JS: Yes, well, the effort to modify behavior patterns is a very complex undertaking. If you study the history of public health, at various times when major efforts have been made to modify the way people do things in order to prevent disease, you will find that invariably it’s messy. But that’s the nature of the beast. At a certain point it becomes critical, in my judgment, to get policy at the national level—not just locally or regionally or statewide, but the national level—with resources committed to implement that policy. It’s much easier to get policy than it is [to] get resources for implementing the adoption of that policy.
So, you begin a campaign. I remember when I first started, people used to say, “You know, you’re a crazy optimist—Americans like their fat! They’re not going to give up their fat!” Well, it turned out not to be true! Americans are very health-conscious. Anybody who [has] published a magazine knows, if you want to sell a magazine, you have to have two health articles in it every month. You have to have confidence that the American people are very health-conscious, that they’re interested in trying to stay healthy, and reaching them involves multiple approaches and repetitive messaging—it’s not a short-term thing.
NS: You previously discussed your role in advocating for policy, and the importance of policy for modifying people’s behavior.
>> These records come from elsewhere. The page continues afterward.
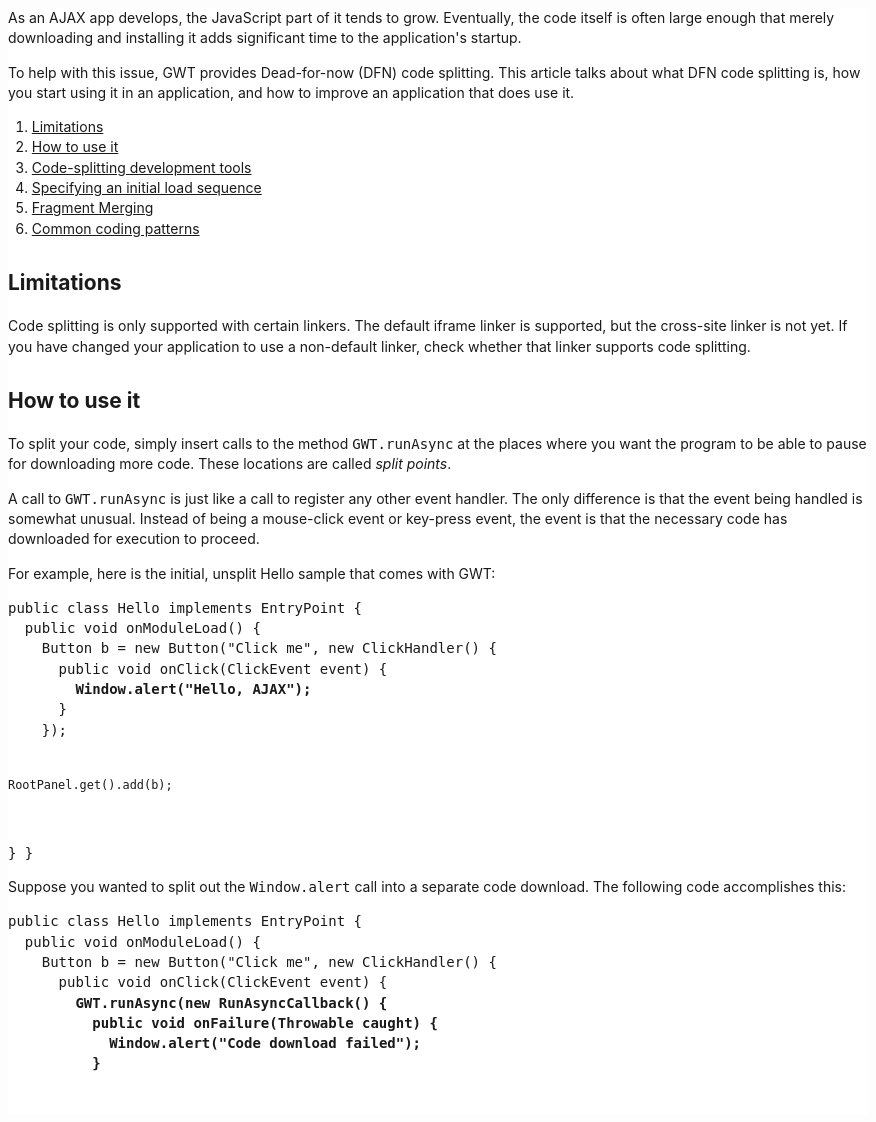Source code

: <p>As an AJAX app develops, the JavaScript part of it tends to grow.
Eventually, the code itself is often large enough that merely
downloading and installing it adds significant time to the
application's startup.</p>

<p>To help with this issue, GWT provides Dead-for-now (DFN) code
splitting.  This article talks about what DFN code splitting is, how
you start using it in an application, and how to improve an
application that does use it.</p>

<ol class="toc" id="pageToc">
  <li><a href="#limitations">Limitations</a></li>
  <li><a href="#use">How to use it</a></li>
  <li><a href="#splitting">Code-splitting development tools</a></li>
  <li><a href="#sequence">Specifying an initial load sequence</a></li>
  <li><a href="#merging">Fragment Merging</a></li>
  <li><a href="#patterns">Common coding patterns</a></li>
</ol>

<h2 id="limitations">Limitations</h2>

<p>Code splitting is only supported with certain linkers.  The default
iframe linker is supported, but the cross-site linker is not yet.  If
you have changed your application to use a non-default linker, check
whether that linker supports code splitting.</p>


<h2 id="use">How to use it</h2>

<p>To split your code, simply insert calls to the method
<tt>GWT.runAsync</tt> at the places where you want the program to be
able to pause for downloading more code.  These locations are
called <em>split points</em>.</p>

<p>A call to <tt>GWT.runAsync</tt> is just like a call to register any
other event handler.  The only difference is that the event being
handled is somewhat unusual.  Instead of being a mouse-click event or
key-press event, the event is that the necessary code has downloaded
for execution to proceed.</p>

<p>For example, here is the initial, unsplit Hello sample that comes with GWT:</p>
<pre class="prettyprint">
public class Hello implements EntryPoint {
  public void onModuleLoad() {
    Button b = new Button("Click me", new ClickHandler() {
      public void onClick(ClickEvent event) {
        <strong>Window.alert("Hello, AJAX");</strong>
      }
    });

    RootPanel.get().add(b);
  }
}
</pre>

<p>Suppose you wanted to split out the <tt>Window.alert</tt> call into
a separate code download.  The following code accomplishes this:</p>
<pre class="prettyprint">
public class Hello implements EntryPoint {
  public void onModuleLoad() {
    Button b = new Button("Click me", new ClickHandler() {
      public void onClick(ClickEvent event) {
        <strong>GWT.runAsync(new RunAsyncCallback() {
          public void onFailure(Throwable caught) {
            Window.alert("Code download failed");
          }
How do you balance your role as a scientist with your role as an advocate?
JS: Well, some people say a scientist is objective, therefore he cannot be an advocate. One of my colleagues used to say, “I collect the data, and make it available to the public policy people, they do with it what they want.” But he, after time, got furious, and plunged into the battle! And I used to kid him, and say, “Welcome to the battle!” A person who is scientifically objective identifies truth. Truth is not neutral—truth implies certain things. [T]he scientific community as a whole has a responsibility to advocate the application of the knowledge it generates with public dollars to benefit the public. So, I have no trouble with that at all. I can be an advocate for truth—the only thing is I must be careful that the truth is pretty solid, and I’m not going off any deep ends; that’s important. We fought all these battles in the Heart Association with the federal government because there were special interests leaning to fence us in. So I have no trouble being an advocate in favor of data that are solid and just can’t be ignored.
NS: Dr. Stamler, I really appreciate your taking the time to speak with me.
JS: My pleasure.
This interview is the first of a two-part interview with Dr. Stamler.
About the Interview
Jeremiah Stamler, MD, is a Professor Emeritus of Preventive Medicine at Northwestern’s Feinberg School of Medicine, and served as the first chair of the Department of Preventive Medicine from 1971 to 1986. He is a foremost authority on the role of salt and fatty foods in hypertension and cardiovascular disease, and is considered one of the fathers of cardiovascular epidemiology and prevention.
Nilay Shah is an M4/MPH student at Feinberg. His public health interests are in cardiovascular epidemiology and outcomes research.